Dr Orbinsky directed harsh criticism at the UN, saying its responses to massacres in Rwanda and Bosnia in particular were too slow or inept and had "deadly" consequences for local populations.

"Srebrenica was apparently a safe haven," he said, referring to the north-east Bosnian city where thousands of Bosnian Muslims were missing and presumed executed after a Bosnian Serb takeover in July 1995.

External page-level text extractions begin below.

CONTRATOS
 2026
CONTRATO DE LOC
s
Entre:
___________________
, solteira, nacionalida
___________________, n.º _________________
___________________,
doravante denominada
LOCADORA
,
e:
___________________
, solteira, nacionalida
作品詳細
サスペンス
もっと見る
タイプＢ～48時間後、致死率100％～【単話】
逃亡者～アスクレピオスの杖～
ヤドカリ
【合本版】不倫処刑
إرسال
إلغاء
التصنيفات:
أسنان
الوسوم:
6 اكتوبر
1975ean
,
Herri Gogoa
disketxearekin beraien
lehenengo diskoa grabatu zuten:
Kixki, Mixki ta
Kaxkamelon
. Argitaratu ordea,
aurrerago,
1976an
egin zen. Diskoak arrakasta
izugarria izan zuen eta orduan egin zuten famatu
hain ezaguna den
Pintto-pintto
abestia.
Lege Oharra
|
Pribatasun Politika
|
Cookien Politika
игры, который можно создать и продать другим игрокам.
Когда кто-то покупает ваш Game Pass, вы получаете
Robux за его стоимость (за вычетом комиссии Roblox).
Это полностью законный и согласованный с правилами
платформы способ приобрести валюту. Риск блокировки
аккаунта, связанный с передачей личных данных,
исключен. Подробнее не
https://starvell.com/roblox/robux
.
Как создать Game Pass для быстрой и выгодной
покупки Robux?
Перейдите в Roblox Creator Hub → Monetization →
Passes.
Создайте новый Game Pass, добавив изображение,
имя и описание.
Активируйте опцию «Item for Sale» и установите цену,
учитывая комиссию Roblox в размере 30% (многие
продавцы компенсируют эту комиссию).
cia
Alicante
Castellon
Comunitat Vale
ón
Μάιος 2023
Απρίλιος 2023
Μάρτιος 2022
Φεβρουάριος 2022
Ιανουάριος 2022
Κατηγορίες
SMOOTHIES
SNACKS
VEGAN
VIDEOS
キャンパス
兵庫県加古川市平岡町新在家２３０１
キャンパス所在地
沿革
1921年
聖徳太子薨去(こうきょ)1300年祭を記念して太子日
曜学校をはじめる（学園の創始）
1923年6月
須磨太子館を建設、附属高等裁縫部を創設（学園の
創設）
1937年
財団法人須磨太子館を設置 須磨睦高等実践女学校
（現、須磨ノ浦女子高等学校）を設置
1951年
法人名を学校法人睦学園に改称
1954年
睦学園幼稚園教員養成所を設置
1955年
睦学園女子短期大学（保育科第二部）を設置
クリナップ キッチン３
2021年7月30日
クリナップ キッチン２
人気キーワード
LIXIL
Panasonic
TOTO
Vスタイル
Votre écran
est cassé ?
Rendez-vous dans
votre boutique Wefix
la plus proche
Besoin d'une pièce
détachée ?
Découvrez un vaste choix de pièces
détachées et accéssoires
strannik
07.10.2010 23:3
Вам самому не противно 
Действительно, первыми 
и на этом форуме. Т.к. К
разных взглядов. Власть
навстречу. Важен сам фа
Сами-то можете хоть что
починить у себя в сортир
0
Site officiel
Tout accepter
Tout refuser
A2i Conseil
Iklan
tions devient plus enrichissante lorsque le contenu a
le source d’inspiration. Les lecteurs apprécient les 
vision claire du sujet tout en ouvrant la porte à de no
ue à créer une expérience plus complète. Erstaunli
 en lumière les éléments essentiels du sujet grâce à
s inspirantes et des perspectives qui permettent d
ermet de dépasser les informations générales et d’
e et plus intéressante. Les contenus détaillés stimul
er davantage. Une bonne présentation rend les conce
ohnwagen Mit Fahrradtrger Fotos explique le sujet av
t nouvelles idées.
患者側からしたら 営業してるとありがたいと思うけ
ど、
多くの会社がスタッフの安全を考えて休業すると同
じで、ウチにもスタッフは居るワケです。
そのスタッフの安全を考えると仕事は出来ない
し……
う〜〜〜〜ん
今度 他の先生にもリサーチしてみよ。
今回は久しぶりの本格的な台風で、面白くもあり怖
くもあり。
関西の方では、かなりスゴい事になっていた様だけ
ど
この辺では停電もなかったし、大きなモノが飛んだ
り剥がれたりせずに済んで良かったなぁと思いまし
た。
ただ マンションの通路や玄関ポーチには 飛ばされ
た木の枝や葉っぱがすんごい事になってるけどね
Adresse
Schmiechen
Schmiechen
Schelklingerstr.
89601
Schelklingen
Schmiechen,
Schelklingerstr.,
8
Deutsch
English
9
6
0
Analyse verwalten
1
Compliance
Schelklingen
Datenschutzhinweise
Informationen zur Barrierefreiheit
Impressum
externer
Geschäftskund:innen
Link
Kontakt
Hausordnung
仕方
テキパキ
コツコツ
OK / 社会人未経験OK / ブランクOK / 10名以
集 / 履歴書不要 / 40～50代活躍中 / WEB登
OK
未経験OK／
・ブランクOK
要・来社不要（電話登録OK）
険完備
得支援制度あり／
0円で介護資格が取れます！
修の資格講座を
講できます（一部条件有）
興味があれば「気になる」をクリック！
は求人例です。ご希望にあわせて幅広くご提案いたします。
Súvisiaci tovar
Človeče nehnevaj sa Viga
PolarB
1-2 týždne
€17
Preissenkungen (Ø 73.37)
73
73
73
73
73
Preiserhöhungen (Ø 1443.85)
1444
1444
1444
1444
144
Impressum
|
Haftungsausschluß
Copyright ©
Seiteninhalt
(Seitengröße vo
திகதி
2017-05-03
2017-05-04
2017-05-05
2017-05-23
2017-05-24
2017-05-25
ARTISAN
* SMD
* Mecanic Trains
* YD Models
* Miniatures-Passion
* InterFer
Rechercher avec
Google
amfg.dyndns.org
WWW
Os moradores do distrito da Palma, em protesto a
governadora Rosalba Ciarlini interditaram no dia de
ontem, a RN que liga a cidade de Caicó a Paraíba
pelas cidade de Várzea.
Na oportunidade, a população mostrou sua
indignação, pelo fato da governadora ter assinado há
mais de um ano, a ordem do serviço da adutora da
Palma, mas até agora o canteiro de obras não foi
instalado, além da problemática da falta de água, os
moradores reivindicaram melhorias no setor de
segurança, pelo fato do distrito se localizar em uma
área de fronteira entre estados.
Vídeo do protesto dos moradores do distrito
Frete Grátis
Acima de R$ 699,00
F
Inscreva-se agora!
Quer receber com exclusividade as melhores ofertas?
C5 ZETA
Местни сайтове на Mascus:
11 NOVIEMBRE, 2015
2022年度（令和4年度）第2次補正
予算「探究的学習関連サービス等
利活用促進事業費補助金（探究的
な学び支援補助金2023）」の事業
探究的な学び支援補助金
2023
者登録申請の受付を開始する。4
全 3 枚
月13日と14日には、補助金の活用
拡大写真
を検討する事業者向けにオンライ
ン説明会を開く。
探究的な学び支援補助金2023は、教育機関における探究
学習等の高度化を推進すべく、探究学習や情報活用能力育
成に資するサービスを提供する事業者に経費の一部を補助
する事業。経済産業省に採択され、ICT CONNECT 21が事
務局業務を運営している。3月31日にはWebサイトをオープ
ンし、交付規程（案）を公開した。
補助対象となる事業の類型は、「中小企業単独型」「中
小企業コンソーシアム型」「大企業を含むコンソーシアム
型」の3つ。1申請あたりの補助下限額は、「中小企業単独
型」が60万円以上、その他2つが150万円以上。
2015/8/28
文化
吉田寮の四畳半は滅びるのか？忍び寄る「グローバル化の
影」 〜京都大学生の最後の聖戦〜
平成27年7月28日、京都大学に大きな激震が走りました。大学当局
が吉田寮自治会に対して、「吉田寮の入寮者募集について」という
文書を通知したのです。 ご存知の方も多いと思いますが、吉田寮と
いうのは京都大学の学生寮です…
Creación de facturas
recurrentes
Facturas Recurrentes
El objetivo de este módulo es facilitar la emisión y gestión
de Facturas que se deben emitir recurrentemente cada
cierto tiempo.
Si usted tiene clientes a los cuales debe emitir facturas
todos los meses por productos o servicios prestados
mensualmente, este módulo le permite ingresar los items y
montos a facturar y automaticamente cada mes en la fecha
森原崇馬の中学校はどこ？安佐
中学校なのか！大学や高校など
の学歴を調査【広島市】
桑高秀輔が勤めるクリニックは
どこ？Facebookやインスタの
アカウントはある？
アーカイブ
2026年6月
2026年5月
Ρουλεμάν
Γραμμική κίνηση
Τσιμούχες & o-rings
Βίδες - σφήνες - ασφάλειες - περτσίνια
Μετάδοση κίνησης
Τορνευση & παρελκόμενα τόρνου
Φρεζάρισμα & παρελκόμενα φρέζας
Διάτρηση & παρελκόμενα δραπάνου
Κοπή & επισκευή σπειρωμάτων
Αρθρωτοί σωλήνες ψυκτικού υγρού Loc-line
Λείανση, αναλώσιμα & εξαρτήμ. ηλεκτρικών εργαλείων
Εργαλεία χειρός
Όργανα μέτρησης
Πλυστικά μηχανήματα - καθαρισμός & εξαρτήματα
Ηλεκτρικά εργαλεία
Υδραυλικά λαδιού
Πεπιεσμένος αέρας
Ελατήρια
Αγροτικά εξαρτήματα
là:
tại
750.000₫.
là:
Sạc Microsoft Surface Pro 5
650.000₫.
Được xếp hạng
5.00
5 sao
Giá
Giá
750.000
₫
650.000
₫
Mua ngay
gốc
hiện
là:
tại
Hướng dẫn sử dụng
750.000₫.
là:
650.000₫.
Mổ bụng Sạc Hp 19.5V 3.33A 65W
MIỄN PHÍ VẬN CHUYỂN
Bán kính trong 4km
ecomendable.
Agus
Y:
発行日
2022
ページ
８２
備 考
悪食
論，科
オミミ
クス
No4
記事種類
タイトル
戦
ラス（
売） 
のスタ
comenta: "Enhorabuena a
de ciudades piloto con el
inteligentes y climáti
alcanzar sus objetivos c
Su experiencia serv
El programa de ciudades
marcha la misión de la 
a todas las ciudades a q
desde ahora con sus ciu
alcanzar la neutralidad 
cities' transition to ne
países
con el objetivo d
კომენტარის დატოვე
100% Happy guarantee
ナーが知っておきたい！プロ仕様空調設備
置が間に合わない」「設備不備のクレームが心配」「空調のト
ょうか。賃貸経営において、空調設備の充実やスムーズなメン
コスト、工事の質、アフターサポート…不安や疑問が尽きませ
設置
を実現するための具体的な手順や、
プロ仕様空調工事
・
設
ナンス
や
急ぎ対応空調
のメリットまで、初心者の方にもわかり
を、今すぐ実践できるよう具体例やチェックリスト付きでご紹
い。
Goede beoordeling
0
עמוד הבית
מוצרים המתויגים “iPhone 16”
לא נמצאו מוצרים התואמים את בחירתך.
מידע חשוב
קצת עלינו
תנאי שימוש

"We were present. The UN was also present. It said it would protect . . . and the UN stood silent and present as the people of Srebrenica were massacred," Dr Orbinsky said.

This year's other Nobel laureates received their prizes in Stockholm. The awards for medicine, chemistry, physics, economics and literature were presented in the Concert House by King Carl Gustaf XVI. Each award this year commands a prize of 7.9 million Swedish crowns (£637,619).

Several of the winners have said they plan to give some or most of the money away and get back to the laboratory or desk immediately. MSF has pledged to use the award to create a fund to fight diseases like tuberculosis. The German author, Gunter Grass, who received the literature award, said he plans to spend about a fifth of his prize money for the welfare of the Gypsy community in Germany. Grass received worldwide fame for his 1959 novel The Tin Drum.

The German biologist, Dr Gunter Blobel, who received the medicine award for protein cell discoveries which have helped uncover why hereditary diseases arise and how to treat them, promised to give most of the prize money to help restore the city of Dresden, which was destroyed by allied bombing in the second World War.

The economics laureate, Mr Robert Mundell of Canada, dubbed "the godfather of the euro" for his work on currency unions nearly 40 years ago, plans to restore his villa in Tuscany.